Generally, a job offer should be accepted or rejected within 24-48 hours unless otherwise agreed upon. But when receiving the offer, a good tip is to ask for time to consider the offer by asking the hiring manager when they would like a response from you.
show gratitude and appreciation
It's important to remember that an employer dedicates considerable time and effort during the hiring process and before presenting their preferred candidate with a job offer. Therefore, it is essential to maintain a tone of appreciation and gratitude when rejecting an offer by phone or email.
Your tone should be professional but courteous. It will go a long way in leaving a positive and lasting impression on the company and maintaining a good relationship with the person who interviewed and presented the job offer to you.
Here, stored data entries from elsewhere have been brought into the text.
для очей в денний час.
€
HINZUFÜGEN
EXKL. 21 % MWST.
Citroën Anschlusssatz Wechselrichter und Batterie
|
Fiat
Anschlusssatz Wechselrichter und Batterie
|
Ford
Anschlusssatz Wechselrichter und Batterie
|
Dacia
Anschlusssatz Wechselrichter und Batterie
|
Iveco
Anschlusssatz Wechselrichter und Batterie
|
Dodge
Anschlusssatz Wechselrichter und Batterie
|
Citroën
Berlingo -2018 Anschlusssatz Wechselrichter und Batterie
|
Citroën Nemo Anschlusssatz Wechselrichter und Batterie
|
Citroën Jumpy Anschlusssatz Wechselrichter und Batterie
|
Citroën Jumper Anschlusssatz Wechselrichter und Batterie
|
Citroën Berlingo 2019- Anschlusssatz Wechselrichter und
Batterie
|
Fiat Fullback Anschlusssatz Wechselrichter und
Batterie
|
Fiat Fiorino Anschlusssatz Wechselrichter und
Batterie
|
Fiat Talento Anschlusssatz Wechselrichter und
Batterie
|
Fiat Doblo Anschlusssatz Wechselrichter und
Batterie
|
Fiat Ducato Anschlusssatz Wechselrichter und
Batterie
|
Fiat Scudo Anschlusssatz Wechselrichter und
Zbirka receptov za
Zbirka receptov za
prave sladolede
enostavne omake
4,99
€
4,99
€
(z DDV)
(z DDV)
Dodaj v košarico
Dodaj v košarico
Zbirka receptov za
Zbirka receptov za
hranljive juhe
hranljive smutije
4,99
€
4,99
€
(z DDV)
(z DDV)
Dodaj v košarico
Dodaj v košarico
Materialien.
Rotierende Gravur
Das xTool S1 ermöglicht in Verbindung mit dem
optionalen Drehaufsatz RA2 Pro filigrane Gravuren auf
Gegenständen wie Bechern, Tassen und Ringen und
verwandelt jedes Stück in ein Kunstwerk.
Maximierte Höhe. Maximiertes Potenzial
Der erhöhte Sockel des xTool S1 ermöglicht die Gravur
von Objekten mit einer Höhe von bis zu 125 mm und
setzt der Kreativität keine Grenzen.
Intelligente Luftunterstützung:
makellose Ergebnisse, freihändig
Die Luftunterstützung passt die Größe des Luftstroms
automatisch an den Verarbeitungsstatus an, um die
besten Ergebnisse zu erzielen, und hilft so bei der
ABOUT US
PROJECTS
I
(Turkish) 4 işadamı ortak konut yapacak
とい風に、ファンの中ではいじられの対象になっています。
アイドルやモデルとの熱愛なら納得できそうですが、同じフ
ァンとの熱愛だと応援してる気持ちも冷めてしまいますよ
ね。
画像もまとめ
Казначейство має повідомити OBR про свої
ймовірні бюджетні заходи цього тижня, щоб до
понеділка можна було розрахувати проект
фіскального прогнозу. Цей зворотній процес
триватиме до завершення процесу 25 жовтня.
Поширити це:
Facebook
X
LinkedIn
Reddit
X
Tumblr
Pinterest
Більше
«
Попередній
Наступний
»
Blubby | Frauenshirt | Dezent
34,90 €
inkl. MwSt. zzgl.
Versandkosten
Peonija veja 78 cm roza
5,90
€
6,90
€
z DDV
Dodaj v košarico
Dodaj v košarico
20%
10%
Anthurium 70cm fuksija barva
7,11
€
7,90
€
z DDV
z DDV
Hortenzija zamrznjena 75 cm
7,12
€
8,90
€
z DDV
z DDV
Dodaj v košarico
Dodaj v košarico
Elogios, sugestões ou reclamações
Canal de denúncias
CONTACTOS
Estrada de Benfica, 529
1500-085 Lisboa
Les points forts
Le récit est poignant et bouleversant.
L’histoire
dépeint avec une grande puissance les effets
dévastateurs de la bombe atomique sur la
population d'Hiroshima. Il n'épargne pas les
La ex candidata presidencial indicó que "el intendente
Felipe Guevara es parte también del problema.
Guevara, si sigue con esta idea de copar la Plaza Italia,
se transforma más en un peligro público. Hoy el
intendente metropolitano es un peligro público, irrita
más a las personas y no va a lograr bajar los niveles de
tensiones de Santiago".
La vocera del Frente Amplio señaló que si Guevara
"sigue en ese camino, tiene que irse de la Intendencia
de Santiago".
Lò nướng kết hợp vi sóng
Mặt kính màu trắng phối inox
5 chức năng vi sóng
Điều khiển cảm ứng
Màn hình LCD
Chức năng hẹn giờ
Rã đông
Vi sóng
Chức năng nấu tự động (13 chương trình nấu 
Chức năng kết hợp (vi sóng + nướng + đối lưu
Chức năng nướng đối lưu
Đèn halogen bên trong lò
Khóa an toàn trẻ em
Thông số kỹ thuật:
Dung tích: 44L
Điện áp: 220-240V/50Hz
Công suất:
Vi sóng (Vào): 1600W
You never know when you'll come across them again in your job search in the future.
provide a brief reason for the decline
The motivation for rejecting an offer will vary. For you, it may be that the job doesn't fulfil your future career progression aspirations or because the salary doesn't meet your expectations.
- You don't have to provide too much detail about your reason.
- Simply stating that this job offer is not suitable for you may be sufficient.
- Be sure to be clear and concise.
- You could provide positive feedback or compliments about the company to convey your appreciation further, but avoid going overboard - it is a rejection letter, after all.
be open to staying in touch
Lastly, a great way to end the rejection letter or conversation is to let the employer know you're open to staying in touch with them. This is an excellent opportunity to build your professional network, but it's not essential.
Otherwise, simply wishing them the best for their company's future endeavours is a respectful and sincere way to add closure.
sample of a general response
Dear Mr/Ms [insert surname],
I express my sincere gratitude for your time interviewing me last [insert date] and offering me the position as [insert position].
I'm honoured to have had the opportunity to learn more about the exciting work culture at [insert company] and what this role may bring.
Unfortunately, after careful consideration, I have [insert reason:
- "decided that this role isn't an excellent match for my skills and career prospects."
- "decided to pursue another role."
- "regretfully decided to decline this offer at the current compensation."
- "determined that I cannot take this offer due to my current situation"]."
Once again, thank you for your time and consideration. I wish you and the company all the very best. Feel free to keep in touch with me if you have any questions.
In the end, you might feel like there’s a need to apologise for your decision.
But don’t worry - with a clear, polite and timely response, the employer will understand your intentions and be thankful that you kept them updated with your decision.
Good luck with your job search and career journey.